La oración es el corazón de la vida de la Comunidad de Sant’Egidio, su primera “obra”. Cuando termina el día todas las Comunidades, tanto si son grandes como si son pequeñas, se reúnen alrededor del Señor para escuchar su Palabra y dirigirse a Él en su invocación. Los discípulos no pueden sino estar a los pies de Jesús, como María de Betania, para elegir la “mejor parte” (Lc 10,42) y aprender de Él sus mismos sentimientos (cfr. Flp 2,5).

Siempre que la Comunidad vuelve al Señor, hace suya la súplica del discípulo anónimo: “¡Señor, enséñanos a orar” (Lc 11,1). Y Jesús, maestro de oración, continúa contestando: “Cuando oréis, decid: Abbá, Padre”.

Cuando oramos, aunque lo hagamos dentro de nuestro corazón, nunca estamos aislados ni somos huérfanos, porque somos en todo momento miembros de la familia del Señor. En la oración común se ve claramente, además del misterio de la filiación, el de la fraternidad.

Las Comunidades de Sant'Egidio que hay por el mundo se reúnen en los distintos lugares que destinan a la oración y presentan al Señor las esperanzas y los dolores de los hombres y mujeres “vejados y abatidos” de los que habla el Evangelio (Mt 9,37). En aquella gente de entonces se incluyen los habitantes de las ciudades contemporáneas, los pobres que son marginados de la vida, todos aquellos que esperan que alguien les contrate (cfr. Mt 20).

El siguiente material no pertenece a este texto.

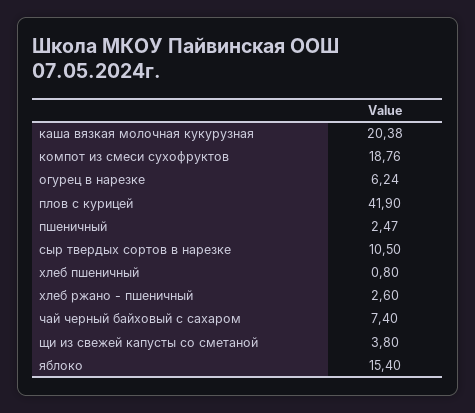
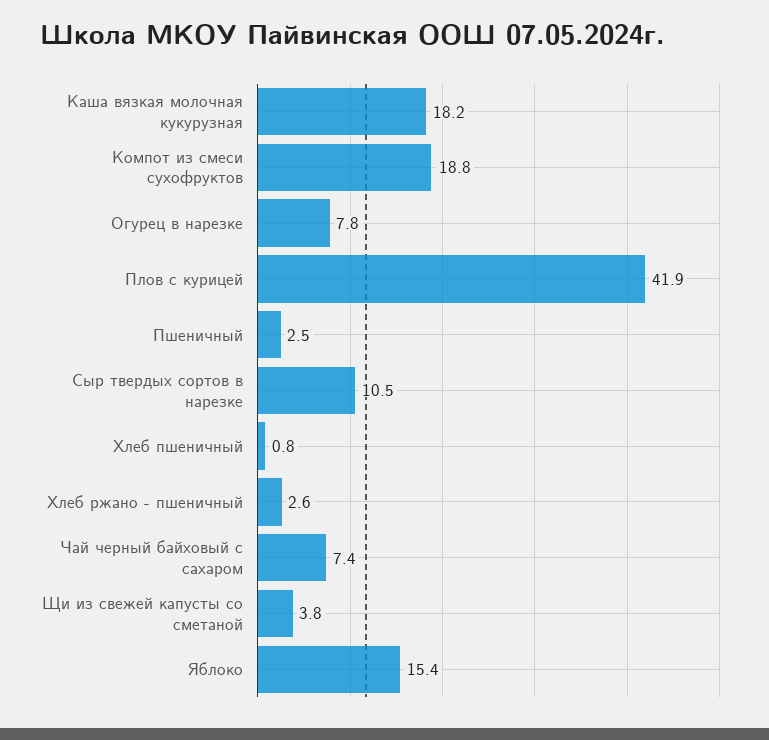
каша вязкая молочная кукурузная: 20.38 -> 18.2
огурец в нарезке: 6.24 -> 7.8

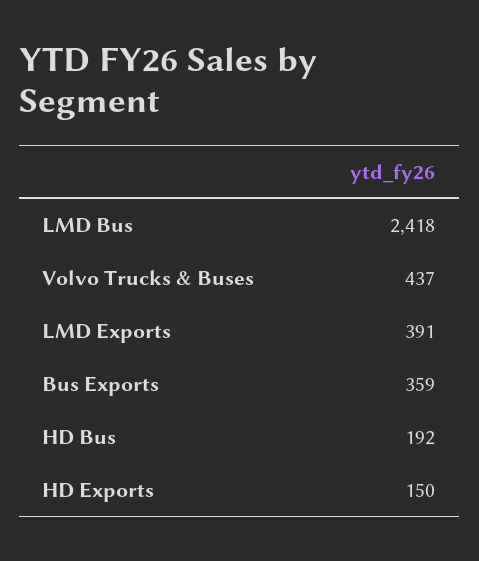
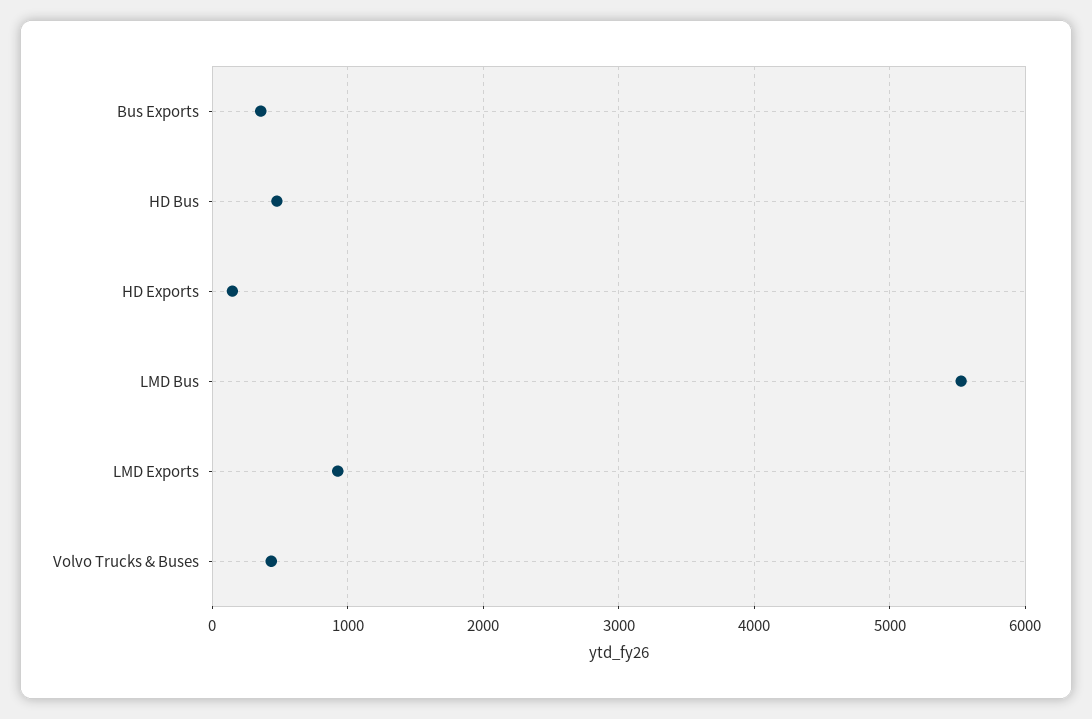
LMD Bus: 2418 -> 5500
LMD Exports: 391 -> 900
HD Bus: 192 -> 500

La oración común recoge el grito, la aspiración, el deseo de paz, de curación, de sentido de la vida y de salvación que hay en los hombres y las mujeres de este mundo. La oración nunca es vacía. Sube incesante al Señor para que el llanto se transforme en alegría, la desesperación en felicidad, la angustia en esperanza y la soledad en comunión. Y para que el Reino de Dios llegue pronto a los hombres.